Exercise description:
Every entry should be repeated exactly. Omit the pictures.

Collected data:

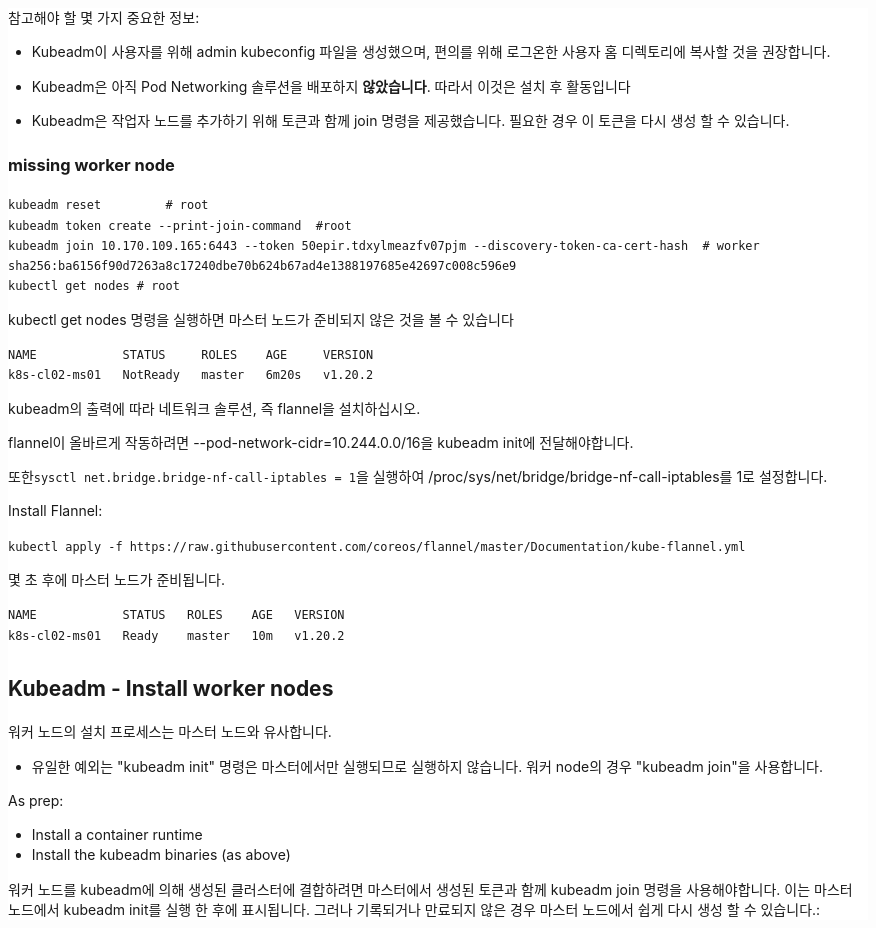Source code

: 참고해야 할 몇 가지 중요한 정보:

*  Kubeadm이 사용자를 위해 admin kubeconfig 파일을 생성했으며, 편의를 위해 로그온한 사용자 홈 디렉토리에 복사할 것을 권장합니다.

*  Kubeadm은 아직 Pod Networking 솔루션을 배포하지 **않았습니다**. 따라서 이것은 설치 후 활동입니다

*  Kubeadm은 작업자 노드를 추가하기 위해 토큰과 함께 join 명령을 제공했습니다. 필요한 경우 이 토큰을 다시 생성 할 수 있습니다.

### missing worker node
```shell
kubeadm reset         # root
kubeadm token create --print-join-command  #root
kubeadm join 10.170.109.165:6443 --token 50epir.tdxylmeazfv07pjm --discovery-token-ca-cert-hash  # worker
sha256:ba6156f90d7263a8c17240dbe70b624b67ad4e1388197685e42697c008c596e9
kubectl get nodes # root
```


kubectl get nodes 명령을 실행하면 마스터 노드가 준비되지 않은 것을 볼 수 있습니다

```shell
NAME            STATUS     ROLES    AGE     VERSION
k8s-cl02-ms01   NotReady   master   6m20s   v1.20.2
```
kubeadm의 출력에 따라 네트워크 솔루션, 즉 flannel을 설치하십시오.

flannel이 올바르게 작동하려면 --pod-network-cidr=10.244.0.0/16을 kubeadm init에 전달해야합니다.

또한`sysctl net.bridge.bridge-nf-call-iptables = 1`을 실행하여 /proc/sys/net/bridge/bridge-nf-call-iptables를 1로 설정합니다.

Install Flannel:

```shell
kubectl apply -f https://raw.githubusercontent.com/coreos/flannel/master/Documentation/kube-flannel.yml
```

몇 초 후에 마스터 노드가 준비됩니다.

```shell
NAME            STATUS   ROLES    AGE   VERSION
k8s-cl02-ms01   Ready    master   10m   v1.20.2

```

## Kubeadm - Install worker nodes

워커 노드의 설치 프로세스는 마스터 노드와 유사합니다.
- 유일한 예외는 "kubeadm init" 명령은 마스터에서만 실행되므로 실행하지 않습니다. 워커 node의 경우 "kubeadm join"을 사용합니다.

As prep:

* Install a container runtime
* Install the kubeadm binaries (as above)

워커 노드를 kubeadm에 의해 생성된 클러스터에 결합하려면 마스터에서 생성된 토큰과 함께 kubeadm join 명령을 사용해야합니다. 이는 마스터 노드에서 kubeadm init를 실행 한 후에 표시됩니다. 그러나 기록되거나 만료되지 않은 경우 마스터 노드에서 쉽게 다시 생성 할 수 있습니다.:
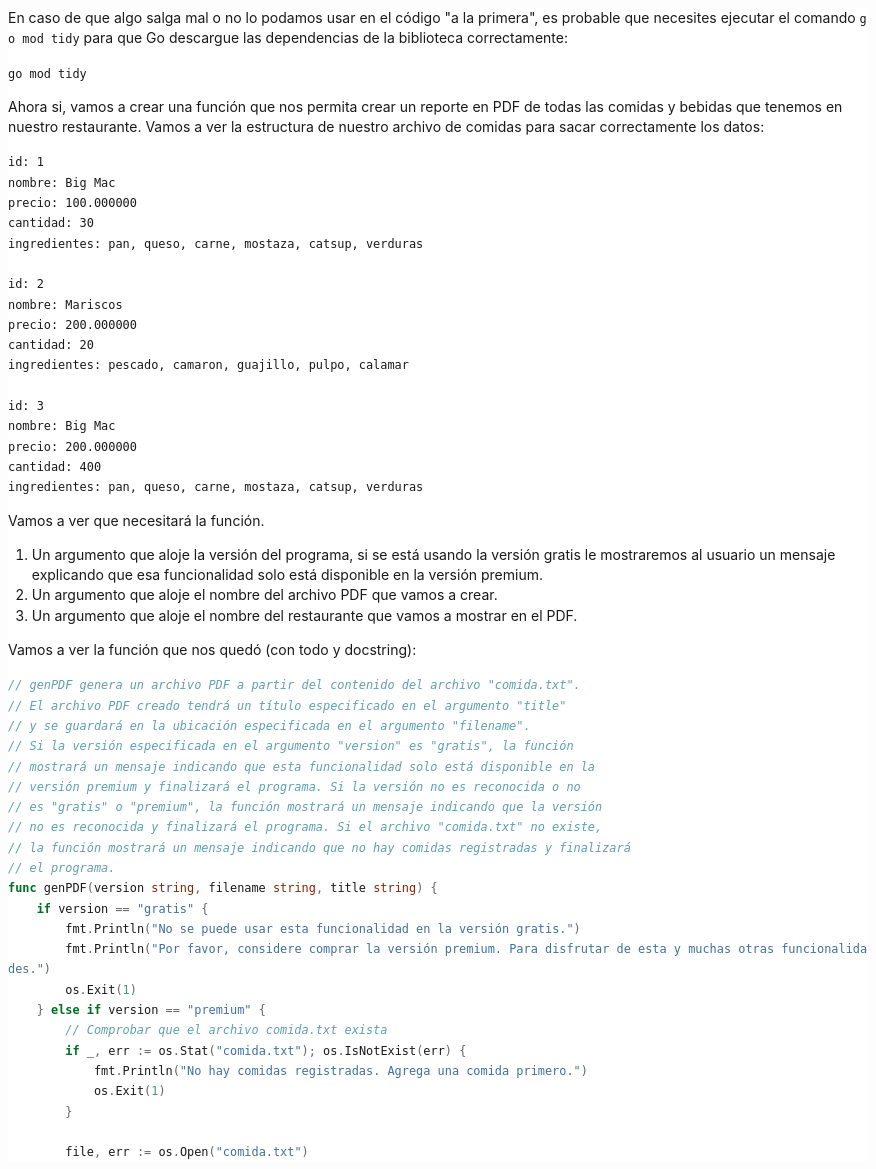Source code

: En caso de que algo salga mal o no lo podamos usar en el código "a la primera", es probable que necesites ejecutar el comando `go mod tidy` para que Go descargue las dependencias de la biblioteca correctamente:

```bash
go mod tidy
```

Ahora si, vamos a crear una función que nos permita crear un reporte en PDF de todas las comidas y bebidas que tenemos en nuestro restaurante. Vamos a ver la estructura de nuestro archivo de comidas para sacar correctamente los datos:

```
id: 1
nombre: Big Mac
precio: 100.000000
cantidad: 30
ingredientes: pan, queso, carne, mostaza, catsup, verduras

id: 2
nombre: Mariscos
precio: 200.000000
cantidad: 20
ingredientes: pescado, camaron, guajillo, pulpo, calamar

id: 3
nombre: Big Mac
precio: 200.000000
cantidad: 400
ingredientes: pan, queso, carne, mostaza, catsup, verduras
```

Vamos a ver que necesitará la función. 

1. Un argumento que aloje la versión del programa, si se está usando la versión gratis le mostraremos al usuario un mensaje explicando que esa funcionalidad solo está disponible en la versión premium.
2. Un argumento que aloje el nombre del archivo PDF que vamos a crear.
3. Un argumento que aloje el nombre del restaurante que vamos a mostrar en el PDF.

Vamos a ver la función que nos quedó (con todo y docstring):

```go
// genPDF genera un archivo PDF a partir del contenido del archivo "comida.txt".
// El archivo PDF creado tendrá un título especificado en el argumento "title"
// y se guardará en la ubicación especificada en el argumento "filename".
// Si la versión especificada en el argumento "version" es "gratis", la función
// mostrará un mensaje indicando que esta funcionalidad solo está disponible en la
// versión premium y finalizará el programa. Si la versión no es reconocida o no
// es "gratis" o "premium", la función mostrará un mensaje indicando que la versión
// no es reconocida y finalizará el programa. Si el archivo "comida.txt" no existe,
// la función mostrará un mensaje indicando que no hay comidas registradas y finalizará
// el programa.
func genPDF(version string, filename string, title string) {
	if version == "gratis" {
		fmt.Println("No se puede usar esta funcionalidad en la versión gratis.")
		fmt.Println("Por favor, considere comprar la versión premium. Para disfrutar de esta y muchas otras funcionalidades.")
		os.Exit(1)
	} else if version == "premium" {
		// Comprobar que el archivo comida.txt exista
		if _, err := os.Stat("comida.txt"); os.IsNotExist(err) {
			fmt.Println("No hay comidas registradas. Agrega una comida primero.")
			os.Exit(1)
		}

		file, err := os.Open("comida.txt")

```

Output for this exercise:
Source code

: 참고해야 할 몇 가지 중요한 정보:

*  Kubeadm이 사용자를 위해 admin kubeconfig 파일을 생성했으며, 편의를 위해 로그온한 사용자 홈 디렉토리에 복사할 것을 권장합니다.

*  Kubeadm은 아직 Pod Networking 솔루션을 배포하지 **않았습니다**. 따라서 이것은 설치 후 활동입니다

*  Kubeadm은 작업자 노드를 추가하기 위해 토큰과 함께 join 명령을 제공했습니다. 필요한 경우 이 토큰을 다시 생성 할 수 있습니다.

### missing worker node
```shell
kubeadm reset         # root
kubeadm token create --print-join-command  #root
kubeadm join 10.170.109.165:6443 --token 50epir.tdxylmeazfv07pjm --discovery-token-ca-cert-hash  # worker
sha256:ba6156f90d7263a8c17240dbe70b624b67ad4e1388197685e42697c008c596e9
kubectl get nodes # root
```


kubectl get nodes 명령을 실행하면 마스터 노드가 준비되지 않은 것을 볼 수 있습니다

```shell
NAME            STATUS     ROLES    AGE     VERSION
k8s-cl02-ms01   NotReady   master   6m20s   v1.20.2
```
kubeadm의 출력에 따라 네트워크 솔루션, 즉 flannel을 설치하십시오.

flannel이 올바르게 작동하려면 --pod-network-cidr=10.244.0.0/16을 kubeadm init에 전달해야합니다.

또한`sysctl net.bridge.bridge-nf-call-iptables = 1`을 실행하여 /proc/sys/net/bridge/bridge-nf-call-iptables를 1로 설정합니다.

Install Flannel:

```shell
kubectl apply -f https://raw.githubusercontent.com/coreos/flannel/master/Documentation/kube-flannel.yml
```

몇 초 후에 마스터 노드가 준비됩니다.

```shell
NAME            STATUS   ROLES    AGE   VERSION
k8s-cl02-ms01   Ready    master   10m   v1.20.2

```

## Kubeadm - Install worker nodes

워커 노드의 설치 프로세스는 마스터 노드와 유사합니다.
- 유일한 예외는 "kubeadm init" 명령은 마스터에서만 실행되므로 실행하지 않습니다. 워커 node의 경우 "kubeadm join"을 사용합니다.

As prep:

* Install a container runtime
* Install the kubeadm binaries (as above)

워커 노드를 kubeadm에 의해 생성된 클러스터에 결합하려면 마스터에서 생성된 토큰과 함께 kubeadm join 명령을 사용해야합니다. 이는 마스터 노드에서 kubeadm init를 실행 한 후에 표시됩니다. 그러나 기록되거나 만료되지 않은 경우 마스터 노드에서 쉽게 다시 생성 할 수 있습니다.:
Source code

: En caso de que algo salga mal o no lo podamos usar en el código "a la primera", es probable que necesites ejecutar el comando `go mod tidy` para que Go descargue las dependencias de la biblioteca correctamente:

```bash
go mod tidy
```

Ahora si, vamos a crear una función que nos permita crear un reporte en PDF de todas las comidas y bebidas que tenemos en nuestro restaurante. Vamos a ver la estructura de nuestro archivo de comidas para sacar correctamente los datos:

```
id: 1
nombre: Big Mac
precio: 100.000000
cantidad: 30
ingredientes: pan, queso, carne, mostaza, catsup, verduras

id: 2
nombre: Mariscos
precio: 200.000000
cantidad: 20
ingredientes: pescado, camaron, guajillo, pulpo, calamar

id: 3
nombre: Big Mac
precio: 200.000000
cantidad: 400
ingredientes: pan, queso, carne, mostaza, catsup, verduras
```

Vamos a ver que necesitará la función. 

1. Un argumento que aloje la versión del programa, si se está usando la versión gratis le mostraremos al usuario un mensaje explicando que esa funcionalidad solo está disponible en la versión premium.
2. Un argumento que aloje el nombre del archivo PDF que vamos a crear.
3. Un argumento que aloje el nombre del restaurante que vamos a mostrar en el PDF.

Vamos a ver la función que nos quedó (con todo y docstring):

```go
// genPDF genera un archivo PDF a partir del contenido del archivo "comida.txt".
// El archivo PDF creado tendrá un título especificado en el argumento "title"
// y se guardará en la ubicación especificada en el argumento "filename".
// Si la versión especificada en el argumento "version" es "gratis", la función
// mostrará un mensaje indicando que esta funcionalidad solo está disponible en la
// versión premium y finalizará el programa. Si la versión no es reconocida o no
// es "gratis" o "premium", la función mostrará un mensaje indicando que la versión
// no es reconocida y finalizará el programa. Si el archivo "comida.txt" no existe,
// la función mostrará un mensaje indicando que no hay comidas registradas y finalizará
// el programa.
func genPDF(version string, filename string, title string) {
	if version == "gratis" {
		fmt.Println("No se puede usar esta funcionalidad en la versión gratis.")
		fmt.Println("Por favor, considere comprar la versión premium. Para disfrutar de esta y muchas otras funcionalidades.")
		os.Exit(1)
	} else if version == "premium" {
		// Comprobar que el archivo comida.txt exista
		if _, err := os.Stat("comida.txt"); os.IsNotExist(err) {
			fmt.Println("No hay comidas registradas. Agrega una comida primero.")
			os.Exit(1)
		}

		file, err := os.Open("comida.txt")

```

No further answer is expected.